▶ [Task goal]:
Reproduce the text lines of every row below word for word, leaving out the pictures.

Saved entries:
▽

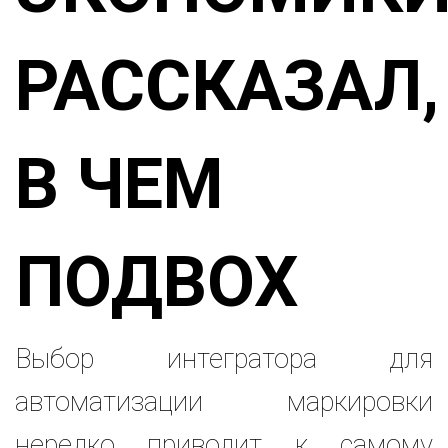
РАССКАЗАЛ,
В ЧЕМ
ПОДВОХ
Выбор интегратора для
автоматизации маркировки
нередко приводит к самому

△

▶ [Written solution]:
РАССКАЗАЛ,
В ЧЕМ
ПОДВОХ
Выбор интегратора для
автоматизации маркировки
нередко приводит к самому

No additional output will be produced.